(Page text)
══════
Most of the time, these epiphanies happen in front of artworks. But they can be brought on in other ways, too. I know this because I fell in love with this portrait of the painter Berthe Morisot by Édouard Manet, known as “Repose,” years before I saw it.
[Sharp. Witty. Thoughtful. Sign up for the Style Memo newsletter.]
I was a student living in Australia in the early 1990s when I read about the painting in Schjeldahl’s review of a 1983 Manet retrospective at the Metropolitan Museum of Art in New York. That review, published in “The Hydrogen Jukebox,” a collection of Schjeldahl’s writings on art, is still my favorite essay on art. What he wrote specifically about “Repose,” which I’ve since come to know on repeated visits to the Rhode Island School of Design Museum in Providence, still pulses behind my eyes, gently warming my enthusiasm for criticism whenever it threatens to cool.
Schjeldahl, who died last year, became a friend after I moved to the United States. He could be complicated (he told me his wife suggested he hand out business cards imprinted with “Peter Schjeldahl: Bridge Burner”), but he was deeply and magnificently human and, like many, I miss him. So forgive me if this piece comes across as much as a tribute to Schjeldahl as to “Repose.”
Manet, like his hero Diego Velázquez, was cool. His paintings convey a sense that nothing fazed him. But what Schjeldahl most loved him for was his ardor. “Manet responded to the sensuous charge in things and in paint, and to the sexual charge in people,” he wrote, “not as anything hidden and shadowy but as the very flavor of a civilized existence.”
You felt this responsiveness in everything Manet painted, whether it was a bunch of peonies, a brioche, a dead toreador or a turquoise sea. But his ardor was never more evident than when he painted Berthe Morisot.
Several of Manet’s depictions of Morisot, including “Repose,” are now at the Metropolitan Museum of Art, in the “Manet/Degas” exhibition. In “Repose,” which is almost five feet high, Morisot is leaning back into a deep, wine-colored sofa. She wears a white dress with a black belt and gazes off to the right — a little fed up, you feel, with posing, perhaps eager to get back to her own easel.
══════
Dataset entries:
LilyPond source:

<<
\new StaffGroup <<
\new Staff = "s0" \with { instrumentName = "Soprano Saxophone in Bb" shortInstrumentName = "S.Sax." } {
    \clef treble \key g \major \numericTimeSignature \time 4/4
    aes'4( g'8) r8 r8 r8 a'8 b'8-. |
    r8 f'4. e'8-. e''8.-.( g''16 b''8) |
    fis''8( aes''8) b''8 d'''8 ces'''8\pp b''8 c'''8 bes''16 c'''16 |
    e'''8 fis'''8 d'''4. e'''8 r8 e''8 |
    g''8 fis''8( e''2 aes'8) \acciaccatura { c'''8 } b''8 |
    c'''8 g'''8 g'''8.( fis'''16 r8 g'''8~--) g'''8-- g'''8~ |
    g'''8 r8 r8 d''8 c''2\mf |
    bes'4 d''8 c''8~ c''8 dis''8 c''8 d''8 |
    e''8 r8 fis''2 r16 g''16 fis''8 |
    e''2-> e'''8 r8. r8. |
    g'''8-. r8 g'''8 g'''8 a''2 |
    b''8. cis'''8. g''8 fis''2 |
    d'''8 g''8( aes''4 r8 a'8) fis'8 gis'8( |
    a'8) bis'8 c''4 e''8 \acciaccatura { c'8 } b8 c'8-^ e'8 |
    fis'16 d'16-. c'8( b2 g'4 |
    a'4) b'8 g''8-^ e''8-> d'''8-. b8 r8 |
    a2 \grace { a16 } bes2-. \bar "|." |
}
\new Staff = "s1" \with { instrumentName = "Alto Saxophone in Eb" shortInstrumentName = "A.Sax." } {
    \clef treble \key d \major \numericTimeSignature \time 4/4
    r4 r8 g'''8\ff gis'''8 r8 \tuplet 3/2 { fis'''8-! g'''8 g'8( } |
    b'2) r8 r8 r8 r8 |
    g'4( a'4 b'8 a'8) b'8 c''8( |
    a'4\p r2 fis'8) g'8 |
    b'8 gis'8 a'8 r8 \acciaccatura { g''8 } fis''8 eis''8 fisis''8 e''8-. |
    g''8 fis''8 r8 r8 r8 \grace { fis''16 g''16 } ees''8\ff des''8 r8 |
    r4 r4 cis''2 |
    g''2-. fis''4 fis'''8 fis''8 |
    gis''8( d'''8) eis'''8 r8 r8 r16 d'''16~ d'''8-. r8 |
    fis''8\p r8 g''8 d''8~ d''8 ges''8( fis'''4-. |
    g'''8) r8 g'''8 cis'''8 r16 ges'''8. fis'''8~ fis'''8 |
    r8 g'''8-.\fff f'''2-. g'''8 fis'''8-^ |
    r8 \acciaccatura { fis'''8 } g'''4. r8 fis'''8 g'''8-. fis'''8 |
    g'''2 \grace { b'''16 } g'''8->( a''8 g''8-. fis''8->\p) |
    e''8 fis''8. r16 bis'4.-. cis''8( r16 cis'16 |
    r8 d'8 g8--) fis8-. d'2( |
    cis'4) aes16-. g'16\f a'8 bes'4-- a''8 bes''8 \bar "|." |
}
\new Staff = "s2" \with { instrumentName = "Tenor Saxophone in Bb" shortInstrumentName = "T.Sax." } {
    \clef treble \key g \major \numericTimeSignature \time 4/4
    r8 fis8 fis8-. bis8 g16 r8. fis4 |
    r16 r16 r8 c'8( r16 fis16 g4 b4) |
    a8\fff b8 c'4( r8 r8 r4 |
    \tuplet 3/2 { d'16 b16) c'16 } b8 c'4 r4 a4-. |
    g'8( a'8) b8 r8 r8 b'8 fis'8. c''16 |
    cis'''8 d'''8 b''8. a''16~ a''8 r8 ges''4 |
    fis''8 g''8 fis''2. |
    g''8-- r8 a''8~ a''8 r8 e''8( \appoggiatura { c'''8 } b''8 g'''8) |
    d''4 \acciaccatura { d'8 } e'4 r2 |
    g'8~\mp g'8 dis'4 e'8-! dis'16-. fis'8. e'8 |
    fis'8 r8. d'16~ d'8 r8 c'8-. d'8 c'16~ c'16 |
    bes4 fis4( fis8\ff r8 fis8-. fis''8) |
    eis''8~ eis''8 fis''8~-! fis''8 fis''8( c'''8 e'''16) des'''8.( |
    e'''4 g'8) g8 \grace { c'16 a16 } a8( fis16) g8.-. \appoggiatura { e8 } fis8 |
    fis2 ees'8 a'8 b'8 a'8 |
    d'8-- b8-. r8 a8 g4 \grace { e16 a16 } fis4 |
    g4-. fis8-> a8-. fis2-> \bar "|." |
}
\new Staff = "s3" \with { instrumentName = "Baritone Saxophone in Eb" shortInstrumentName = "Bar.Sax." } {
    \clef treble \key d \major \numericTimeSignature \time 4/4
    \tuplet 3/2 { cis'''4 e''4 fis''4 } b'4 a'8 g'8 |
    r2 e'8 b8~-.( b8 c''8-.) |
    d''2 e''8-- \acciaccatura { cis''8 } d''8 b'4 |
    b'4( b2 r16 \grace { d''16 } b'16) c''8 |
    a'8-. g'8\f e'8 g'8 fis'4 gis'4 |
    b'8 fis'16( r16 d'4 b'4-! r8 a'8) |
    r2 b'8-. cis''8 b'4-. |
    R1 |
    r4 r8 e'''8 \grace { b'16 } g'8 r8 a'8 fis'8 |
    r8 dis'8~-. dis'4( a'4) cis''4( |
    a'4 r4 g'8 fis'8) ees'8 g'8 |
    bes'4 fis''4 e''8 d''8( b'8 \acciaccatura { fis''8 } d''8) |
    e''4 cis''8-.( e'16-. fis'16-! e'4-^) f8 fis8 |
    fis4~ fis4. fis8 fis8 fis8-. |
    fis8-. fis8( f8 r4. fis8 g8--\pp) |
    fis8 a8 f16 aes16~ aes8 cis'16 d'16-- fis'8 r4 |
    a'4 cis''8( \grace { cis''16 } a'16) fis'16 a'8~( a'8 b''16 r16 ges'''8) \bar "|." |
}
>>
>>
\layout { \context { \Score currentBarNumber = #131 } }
══════
(Exercise tasks)
• 1. Could you copy the piece on Manet's "Repose" word for word, from "Several of Manet’s" to "her own easel."?
• 2. How would the essay about Manet's portrait of Berthe Morisot go on after its final sentence? Please write the next part.

(Set of answers)
• 1.
Several of Manet’s depictions of Morisot, including “Repose,” are now at the Metropolitan Museum of Art, in the “Manet/Degas” exhibition. In “Repose,” which is almost five feet high, Morisot is leaning back into a deep, wine-colored sofa. She wears a white dress with a black belt and gazes off to the right — a little fed up, you feel, with posing, perhaps eager to get back to her own easel.

• 2.
On the wall behind her is a Japanese print by Utagawa Kuniyoshi, in which a female pearl diver, Tamamo, is retrieving a stolen jewel from the Dragon King’s underwater palace. The print is all crashing waves and tumbling bodies, and its inclusion makes explicit an erotic tumult just below the surface of Manet’s painting.
“Beneath [Morisot’s] petticoats, twisting athwart their arrangement, her body is wild,” observed Schjeldahl. “Wild not with desire … but with the thoughtless animal energy that both desires and induces desire.”
People today often have trouble understanding just what it was about Manet that so scandalized France’s genteel public and its conservative art establishment. Most of the answers have to do with painting style and subject matter in the context of onrushing modernity. But I’ve always liked Schjeldahl’s simpler claim that Manet’s contemporaries “could not relax enough to appreciate his life-affirming joke: that in rendering the animal in the bonnet or frock coat, he conferred an integrity on living men and women that made them proof against whatever dehumanizing forces the world could inflict.”
“Without a whisper of doting,” he wrote of Manet’s “Repose,” the painting is “a lesson in how to love.”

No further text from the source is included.